═════ Textabschnitt ═════
Vorherige Antikoagulation rettet Leben bei COVID-19
Original Titel:
Prior use of anticoagulation is associated with a better survival in COVID-19
- Können Gerinnungshemmer vor der Erkrankung den COVID-19-Verlauf beeinflussen?
- Beobachtungsstudie mit 497 Patienten in den Niederlanden
- DOAK oder Vitamin-K-Antagonisten vs. keine Antikoagulation
- Sterblichkeit innerhalb von 30 Tagen
- Überlebensvorteil mit vorheriger Gerinnungshemmung
- DOAKs reduzierten das Risiko besonders deutlich
MedWiss – Die vorliegende niederländische Beobachtungsstudie verglich die Verläufe von COVID-19 bei Patienten, die zuvor in Behandlung mit direkten oralen Antikoagulantien (DOAK) oder mit Vitamin-K-Antagonisten waren, mit Patienten ohne eine solche vorherige gerinnungshemmende Behandlung. Das Sterblichkeitsrisiko war demnach bei Patienten mit gerinnungshemmender Therapie, besonders mit DOAKs, reduziert. Größere Studien müssen nun dieses Ergebnis validieren.
═════ Datenliste ═════
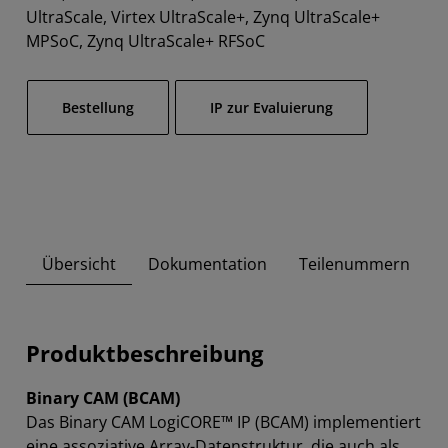
UltraScale, Virtex UltraScale+, Zynq UltraScale+
MPSoC, Zynq UltraScale+ RFSoC
Bestellung​
IP zur Evaluierung
Übersicht
Dokumentation
Teilenummern
Produktbeschreibung
Binary CAM (BCAM)
Das Binary CAM LogiCORE™ IP (BCAM) implementiert
eine assoziative Array-Datenstruktur, die auch als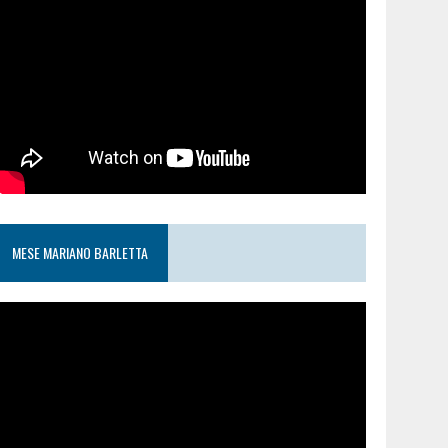
MESE MARIANO BARLETTA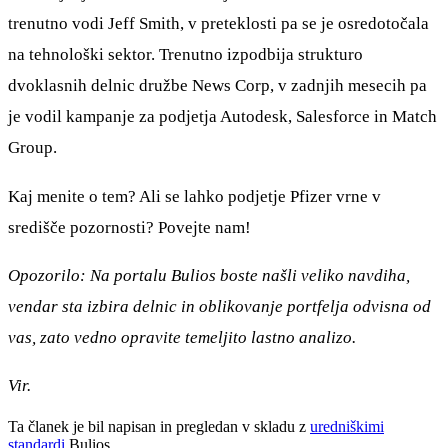
trenutno vodi Jeff Smith, v preteklosti pa se je osredotočala
na tehnološki sektor. Trenutno izpodbija strukturo
dvoklasnih delnic družbe News Corp, v zadnjih mesecih pa
je vodil kampanje za podjetja Autodesk, Salesforce in Match
Group.
Kaj menite o tem? Ali se lahko podjetje Pfizer vrne v
središče pozornosti? Povejte nam!
Opozorilo: Na portalu Bulios boste našli veliko navdiha,
vendar sta izbira delnic in oblikovanje portfelja odvisna od
vas, zato vedno opravite temeljito lastno analizo.
Vir.
Ta članek je bil napisan in pregledan v skladu z
uredniškimi
standardi
Bulios.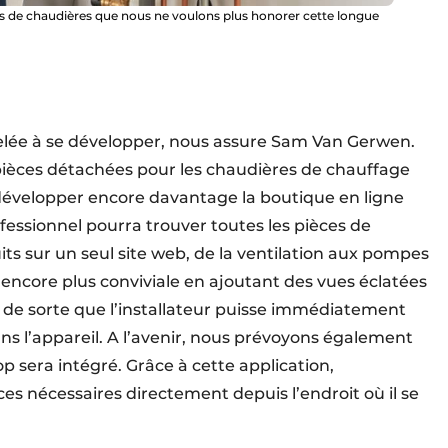
us de chaudières que nous ne voulons plus honorer cette longue
elée à se développer, nous assure Sam Van Gerwen.
èces détachées pour les chaudières de chauffage
 développer encore davantage la boutique en ligne
rofessionnel pourra trouver toutes les pièces de
s sur un seul site web, de la ventilation aux pompes
e encore plus conviviale en ajoutant des vues éclatées
– de sorte que l’installateur puisse immédiatement
ans l’appareil. A l’avenir, nous prévoyons également
 sera intégré. Grâce à cette application,
es nécessaires directement depuis l’endroit où il se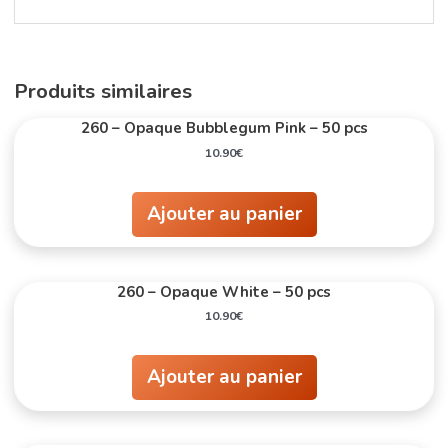
Produits similaires
260 – Opaque Bubblegum Pink – 50 pcs
10.90
€
Ajouter au panier
260 – Opaque White – 50 pcs
10.90
€
Ajouter au panier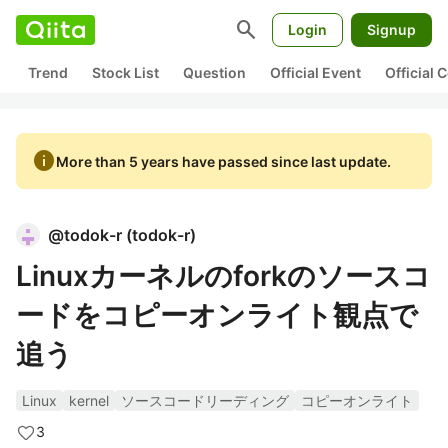
search
Login
Signup
Trend
Stock List
Question
Official Event
Official
info
More than 5 years have passed since last update.
@
todok-r
(
todok-r
)
Linuxカーネルのforkのソースコ
ードをコピーオンライト観点で
追う
Linux
kernel
ソースコードリーディング
コピーオンライト
3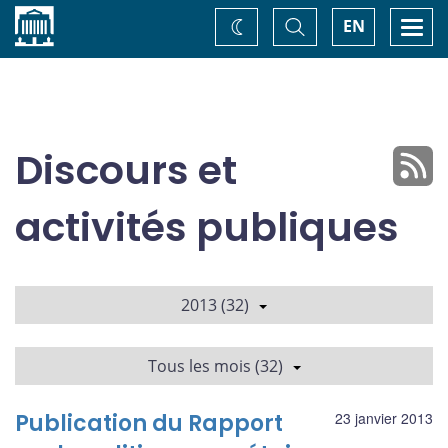
Accueil
Basculer
Togg
EN
Changez
la
navi
recherche
de
thème
Discours et
activités publiques
2013 (32)
Tous les mois (32)
Publication du Rapport
23 janvier 2013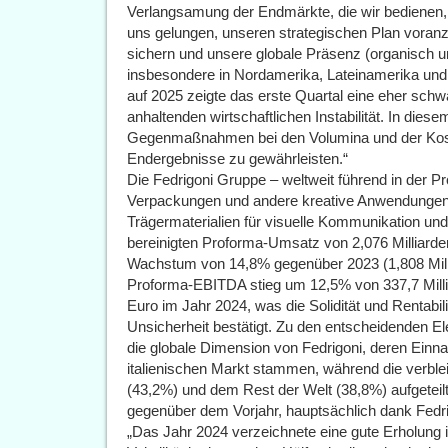
Verlangsamung der Endmärkte, die wir bedienen, 
uns gelungen, unseren strategischen Plan voranzu
sichern und unsere globale Präsenz (organisch 
insbesondere in Nordamerika, Lateinamerika und 
auf 2025 zeigte das erste Quartal eine eher sch
anhaltenden wirtschaftlichen Instabilität. In diesem
Gegenmaßnahmen bei den Volumina und der Kost
Endergebnisse zu gewährleisten.“
Die Fedrigoni Gruppe – weltweit führend in der P
Verpackungen und andere kreative Anwendungen, 
Trägermaterialien für visuelle Kommunikation un
bereinigten Proforma-Umsatz von 2,076 Milliard
Wachstum von 14,8% gegenüber 2023 (1,808 Millia
Proforma-EBITDA stieg um 12,5% von 337,7 Milli
Euro im Jahr 2024, was die Solidität und Rentabil
Unsicherheit bestätigt. Zu den entscheidenden E
die globale Dimension von Fedrigoni, deren Ei
italienischen Markt stammen, während die verb
(43,2%) und dem Rest der Welt (38,8%) aufgeteil
gegenüber dem Vorjahr, hauptsächlich dank Fedr
„Das Jahr 2024 verzeichnete eine gute Erholung i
═════
**Ihre Aufgaben**
(1) Erklären Sie in ein bis drei Sätzen, worauf der Text über Gerinnungshemmer bei COVID-19 die Aussage stützt, eine vorherige Antikoagulation rette Leben.
(2) Führen Sie den Text über Gerinnungshemmer bei COVID-19 nach seinem letzten Satz fort.
Die Zeilen braucht man für die Aufgaben nicht.

**Antworten je Aufgabe**
(1) Die Aussage stützt sich auf eine niederländische Beobachtungsstudie mit 497 Patienten. Bei Patienten, die vor der Erkrankung mit DOAK oder Vitamin-K-Antagonisten behandelt wurden, war das Sterblichkeitsrisiko innerhalb von 30 Tagen geringer als bei Patienten ohne solche Behandlung. Besonders deutlich sank es unter DOAKs.

(2)
COVID-19, die durch das neue Coronavirus ausgelöste Erkrankung, ist mit einer hohen Inzidenz venöser und arterieller thromboembolischer Ereignisse assoziiert – also Störungen des Blutflusses aufgrund eines Blutgerinnsels. Der Einfluss von Antikoagulantien, die solche Gerinnsel verhindern sollen, auf den Verlauf von COVID-19 und wie sich dabei unterschiedliche Arten gerinnungshemmender Medikationen auswirken, ist bislang nicht ausreichend geklärt und wurde hier nun untersucht.
Können Gerinnungshemmer vor der Erkrankung den COVID-19-Verlauf beeinflussen?
Die vorliegende Beobachtungsstudie verglich die Verläufe von COVID-19 bei Patienten, die zuvor in Behandlung mit direkten oralen Antikoagulantien (DOAK) oder mit Vitamin-K-Antagonisten waren, mit Patienten ohne eine solche vorherige gerinnungshemmende Behandlung. Forscher ermittelten grundlegende Charakteristika von Patienten einer Notaufnahme in den Niederlanden und wie ihre COVID-19-Erkrankung verlief. Vorrangig wurde die Sterblichkeit aufgrund jeder Ursache innerhalb von 30 Tagen nach Krankenhausaufnahme untersucht. In der Analyse berücksichtigten die Forscher dabei Faktoren wie Alter, Geschlecht, Dauer der Symptome, vorherige Medikation zuhause und Begleiterkrankungen.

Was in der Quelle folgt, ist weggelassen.